*TASK GOAL*. In the entries below, find each line with the word "color" and return it.

===== RECORDED INFORMATION =====

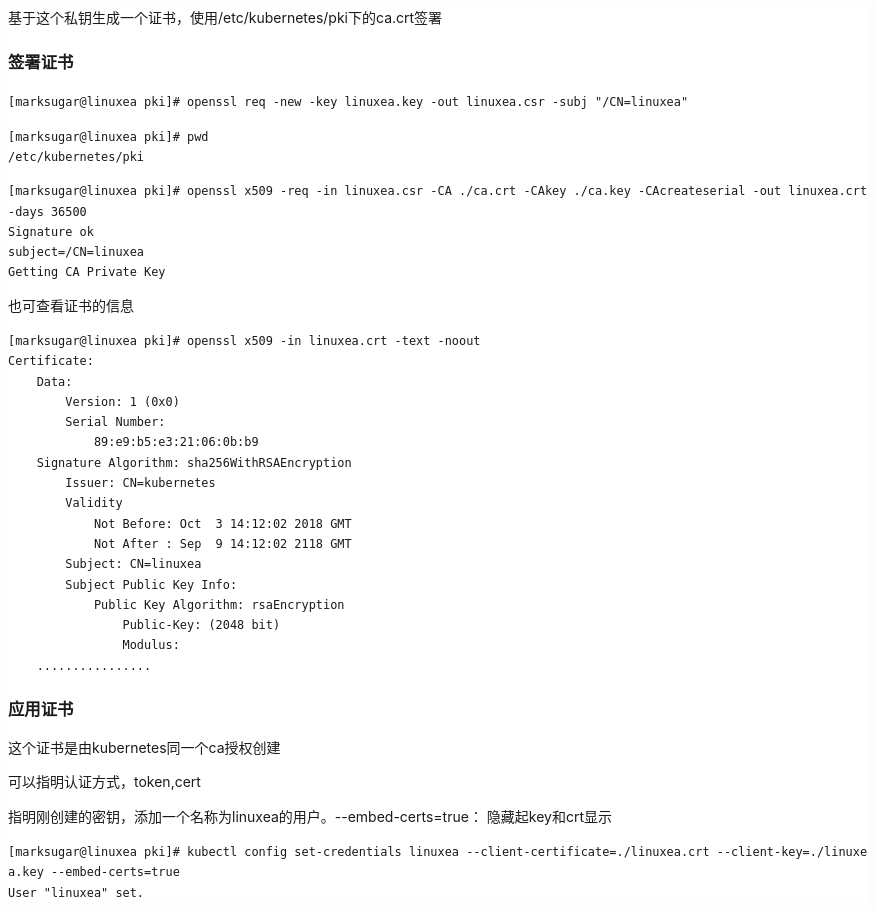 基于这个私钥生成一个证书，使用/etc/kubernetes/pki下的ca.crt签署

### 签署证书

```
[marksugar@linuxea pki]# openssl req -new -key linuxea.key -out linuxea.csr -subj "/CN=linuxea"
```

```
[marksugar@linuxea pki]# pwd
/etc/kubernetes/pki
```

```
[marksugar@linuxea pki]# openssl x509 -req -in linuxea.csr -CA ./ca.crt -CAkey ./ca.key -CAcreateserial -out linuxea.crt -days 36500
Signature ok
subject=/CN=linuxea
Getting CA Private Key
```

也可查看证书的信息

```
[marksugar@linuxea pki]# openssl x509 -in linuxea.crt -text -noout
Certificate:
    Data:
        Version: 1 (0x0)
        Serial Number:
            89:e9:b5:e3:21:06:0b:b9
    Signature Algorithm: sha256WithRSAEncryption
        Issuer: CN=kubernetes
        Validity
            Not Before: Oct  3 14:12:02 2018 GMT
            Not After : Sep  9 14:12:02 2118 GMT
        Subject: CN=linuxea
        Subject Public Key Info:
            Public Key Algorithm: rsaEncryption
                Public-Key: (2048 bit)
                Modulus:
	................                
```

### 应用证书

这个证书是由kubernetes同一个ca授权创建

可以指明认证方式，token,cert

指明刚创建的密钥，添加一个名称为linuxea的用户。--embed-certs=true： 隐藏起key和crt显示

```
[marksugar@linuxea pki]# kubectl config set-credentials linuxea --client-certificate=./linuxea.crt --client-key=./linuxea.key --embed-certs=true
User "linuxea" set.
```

=====
===== RECORDED INFORMATION =====

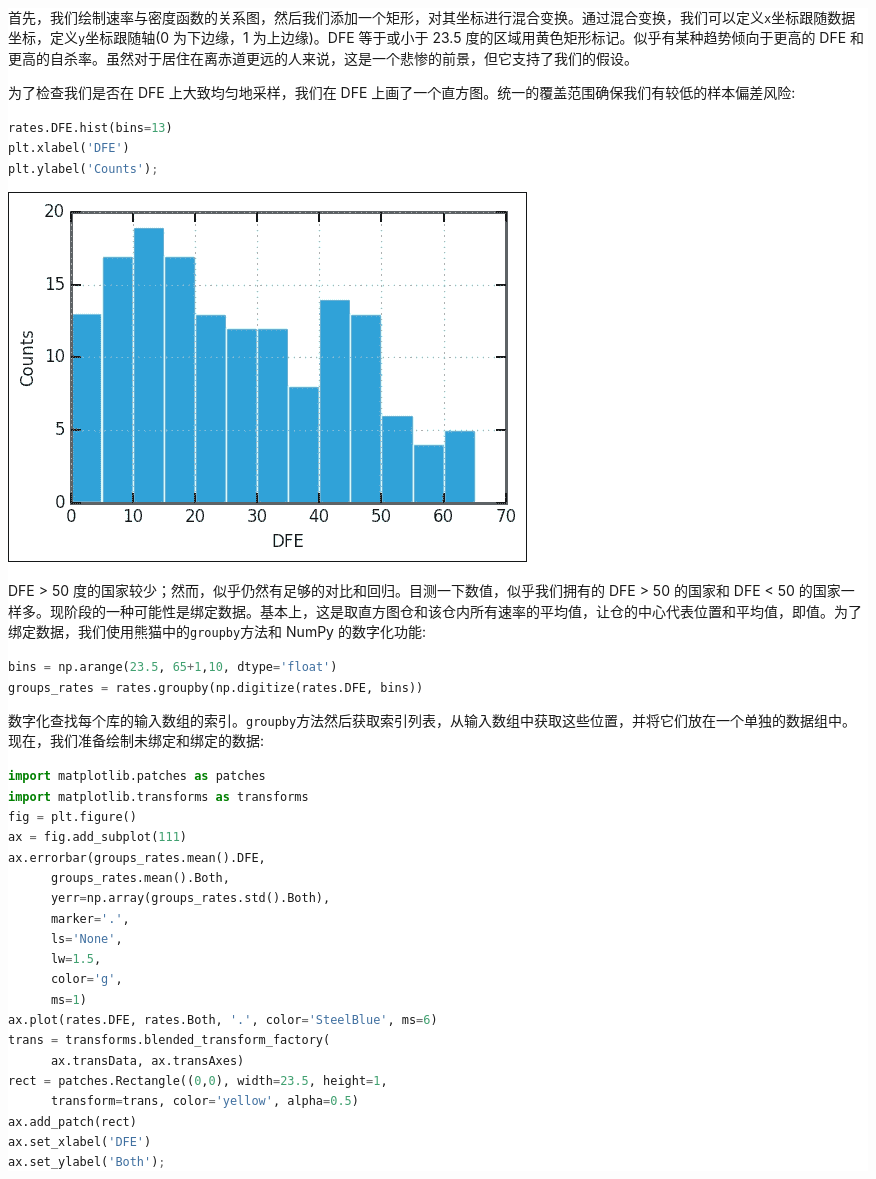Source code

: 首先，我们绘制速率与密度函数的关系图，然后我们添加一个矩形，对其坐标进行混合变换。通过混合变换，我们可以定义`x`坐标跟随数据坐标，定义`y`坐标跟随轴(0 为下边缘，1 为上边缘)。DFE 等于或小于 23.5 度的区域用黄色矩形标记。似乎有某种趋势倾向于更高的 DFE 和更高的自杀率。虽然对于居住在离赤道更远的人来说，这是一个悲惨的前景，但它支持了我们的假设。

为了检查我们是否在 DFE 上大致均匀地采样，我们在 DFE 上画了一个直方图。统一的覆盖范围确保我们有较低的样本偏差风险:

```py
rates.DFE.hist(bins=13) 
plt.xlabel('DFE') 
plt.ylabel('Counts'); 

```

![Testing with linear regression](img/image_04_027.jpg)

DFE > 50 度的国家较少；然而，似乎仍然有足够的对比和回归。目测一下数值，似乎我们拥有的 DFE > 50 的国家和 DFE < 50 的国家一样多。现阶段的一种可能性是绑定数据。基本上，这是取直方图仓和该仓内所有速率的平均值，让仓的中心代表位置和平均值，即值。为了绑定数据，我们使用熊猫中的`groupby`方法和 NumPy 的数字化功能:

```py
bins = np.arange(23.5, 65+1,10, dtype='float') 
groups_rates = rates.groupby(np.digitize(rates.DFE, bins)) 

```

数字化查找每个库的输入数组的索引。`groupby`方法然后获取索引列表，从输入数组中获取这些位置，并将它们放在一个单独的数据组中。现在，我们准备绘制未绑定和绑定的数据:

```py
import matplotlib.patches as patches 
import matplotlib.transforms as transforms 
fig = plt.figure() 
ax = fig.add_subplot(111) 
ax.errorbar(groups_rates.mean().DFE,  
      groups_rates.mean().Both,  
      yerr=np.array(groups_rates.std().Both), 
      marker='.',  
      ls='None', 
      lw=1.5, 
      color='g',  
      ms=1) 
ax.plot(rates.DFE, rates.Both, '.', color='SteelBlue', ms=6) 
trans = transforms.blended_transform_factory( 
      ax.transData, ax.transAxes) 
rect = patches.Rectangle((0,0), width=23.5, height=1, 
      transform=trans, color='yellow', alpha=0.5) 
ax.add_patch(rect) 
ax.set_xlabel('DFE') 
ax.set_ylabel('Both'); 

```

=====

*RESPONSE*.
      color='g',  
ax.plot(rates.DFE, rates.Both, '.', color='SteelBlue', ms=6) 
      transform=trans, color='yellow', alpha=0.5) 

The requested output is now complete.